An especially good primer on diversity and equity can be found in Dowd and Bensimon (2015). The book focuses on what it means to shift from a diversity focus to an equity focus using the Equity Scorecard approach. While diversity focuses on the number of groups represented or changes overtime, an equity perspectives focuses on the processes, systems, and the roots of inequity. Being equity minded entails noticing societal inequities and understanding inequity as an institutional dysfunction of structures, policy, and practices followed by taking action to eliminate those inequities. Many institutions are seriously engaged in creating a truly equitable and inclusive educational environment across the entire campus community. If this is the case at your institution, you should be able to draw upon local experience and guidance to help you undertake a project to promote student success and to facilitate new kinds of student outcomes. You may also have access to some financial and technical support. Whether your institution has a larger, comprehensive approach or not, there will surely be some expertise on the faculty and in the support units that you can identify and tap into.

As Dowd and Bensimon (2015, p. 98) make clear, "developing the capacity to observe and notice problems, including problems of racial inequities, is a necessary step in any inquiry process." As a campus community undertakes the challenging task of examining its own values and assumptions, a key concept is that beliefs play a critical role in enabling change. It also matters what language we use to describe our work. As Eckel et al (1999) point out, it is important to frame issues carefully.
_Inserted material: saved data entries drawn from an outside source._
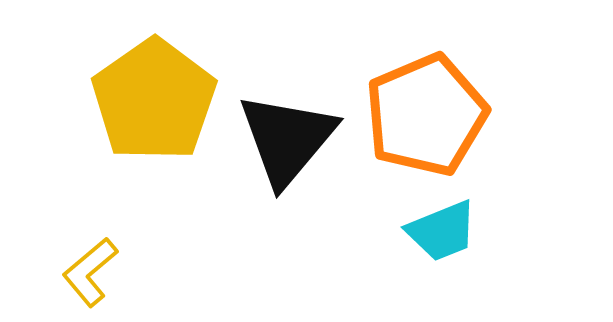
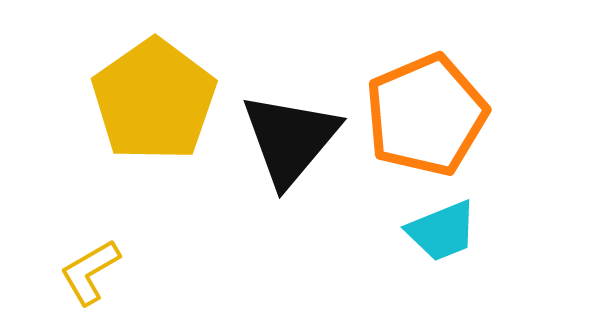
black triangle: moved 3 px right
yellow L-shape: rotated 10 degrees clockwise
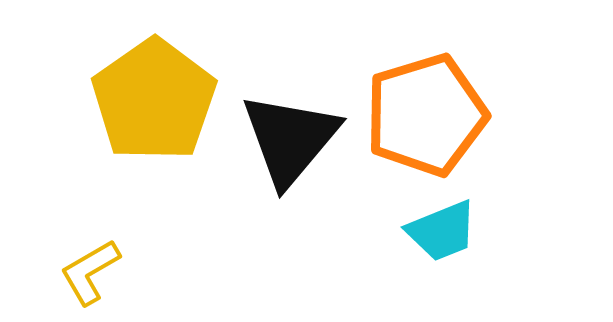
orange pentagon: rotated 6 degrees clockwise
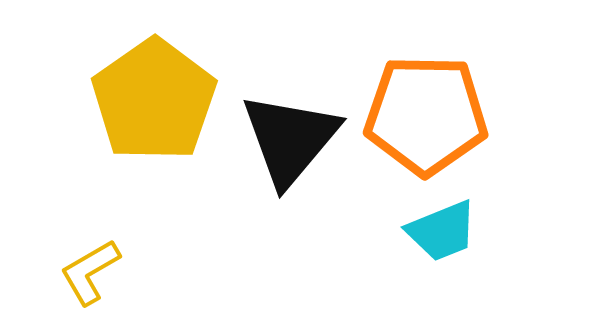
orange pentagon: rotated 18 degrees clockwise
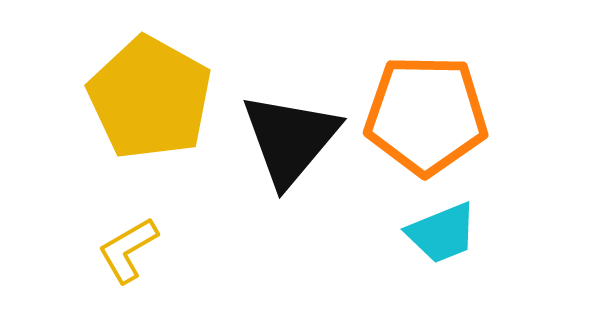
yellow pentagon: moved 4 px left, 2 px up; rotated 8 degrees counterclockwise
cyan trapezoid: moved 2 px down
yellow L-shape: moved 38 px right, 22 px up
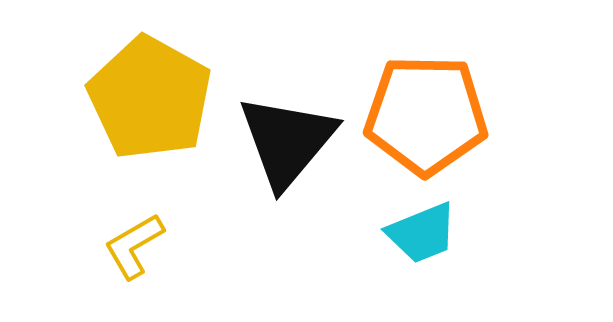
black triangle: moved 3 px left, 2 px down
cyan trapezoid: moved 20 px left
yellow L-shape: moved 6 px right, 4 px up
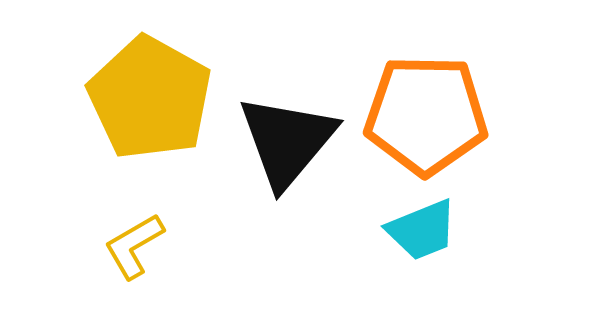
cyan trapezoid: moved 3 px up
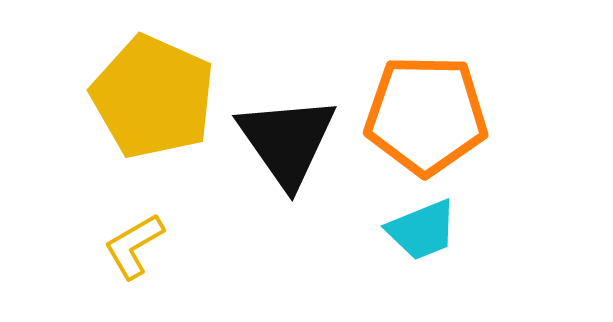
yellow pentagon: moved 3 px right, 1 px up; rotated 5 degrees counterclockwise
black triangle: rotated 15 degrees counterclockwise
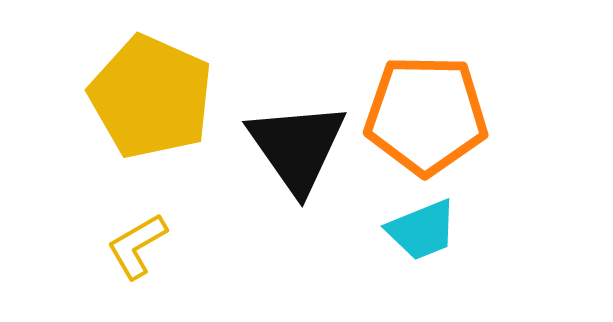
yellow pentagon: moved 2 px left
black triangle: moved 10 px right, 6 px down
yellow L-shape: moved 3 px right
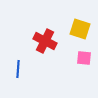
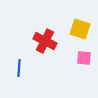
blue line: moved 1 px right, 1 px up
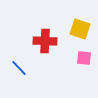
red cross: rotated 25 degrees counterclockwise
blue line: rotated 48 degrees counterclockwise
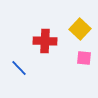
yellow square: rotated 25 degrees clockwise
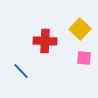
blue line: moved 2 px right, 3 px down
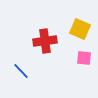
yellow square: rotated 20 degrees counterclockwise
red cross: rotated 10 degrees counterclockwise
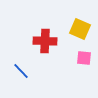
red cross: rotated 10 degrees clockwise
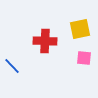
yellow square: rotated 35 degrees counterclockwise
blue line: moved 9 px left, 5 px up
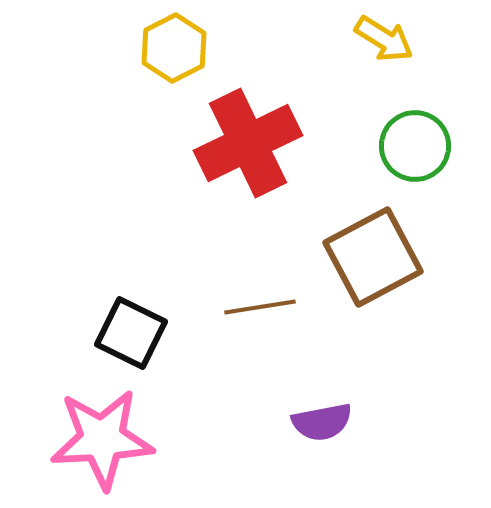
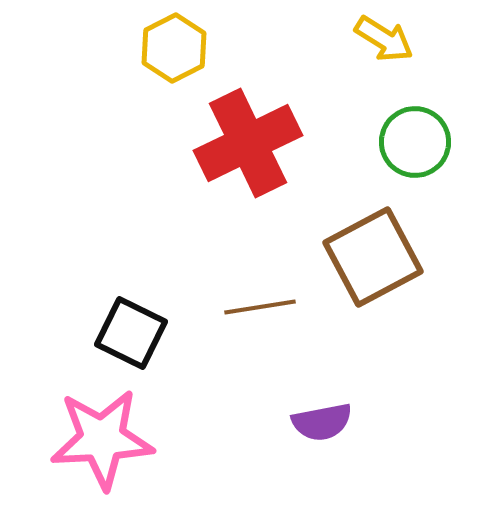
green circle: moved 4 px up
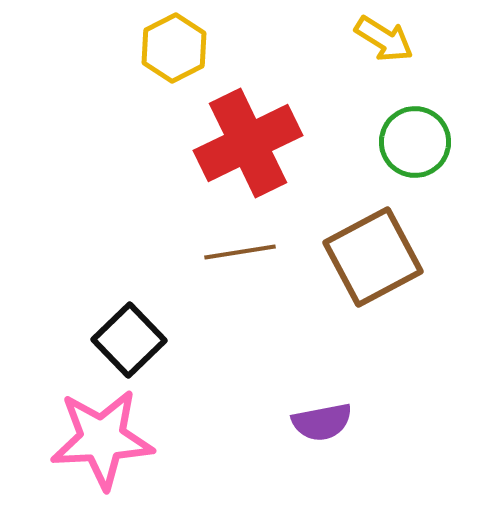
brown line: moved 20 px left, 55 px up
black square: moved 2 px left, 7 px down; rotated 20 degrees clockwise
"For a change to succeed, it has to make sense to those who will implement it, and at the same time, it has to challenge values and practices that are no longer working. Well-articulated change agendas reinforce and reflect what is important to the institution and its sense of itself while pushing the institutional 'comfort zone.'" (p. 37)
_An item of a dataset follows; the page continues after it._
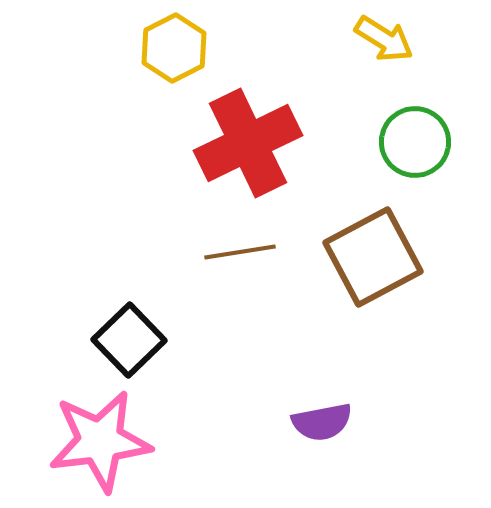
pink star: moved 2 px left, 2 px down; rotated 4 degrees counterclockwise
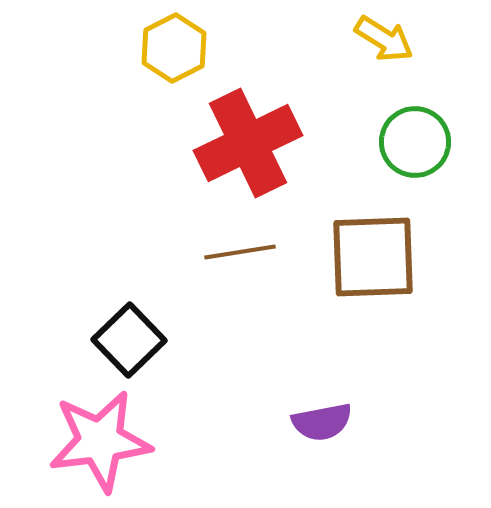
brown square: rotated 26 degrees clockwise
Exercise: How does your campus community talk about diversity, equity, and inclusion and what efforts are underway to promote success for all students?

Consider the following questions:

  • Has your campus chosen to use an equity lens to create your campus strategic plan, to set goals?
  • Has your institution employed an equity scorecard approach to study the impact of your campus culture, policies and procedures on different members of your campus community?
  • Who are your students today? What do you know about their interests, the knowledge and experience they bring to their education and the factors in their lives that affect how they manage their education?
  • What efforts is your campus making to generate insights into how your institutional policies and the nature of your curriculum and your expectations for your students contribute to the racial and socioeconomic disparities in participation and outcomes that you see on your campus?
  • What actions are being taken to address those disparities and what assumptions and values underlie those efforts? What lessons can you draw from those efforts that you can apply to your efforts and who can you approach to get advice and support?


Dowd, Alicia C. and Estela Mara Bensimon (2015). Engaging the ''Race Question'': Accountability and Equity in U.S. Higher Education. New York: Teachers College Press. 208 pages.

Eckel, Peter, Madeleine Green, Barbara Hill and William Mallon (1999) On Change III. Taking Charge of Change. A Primer for Colleges and Universities. American Council on Education.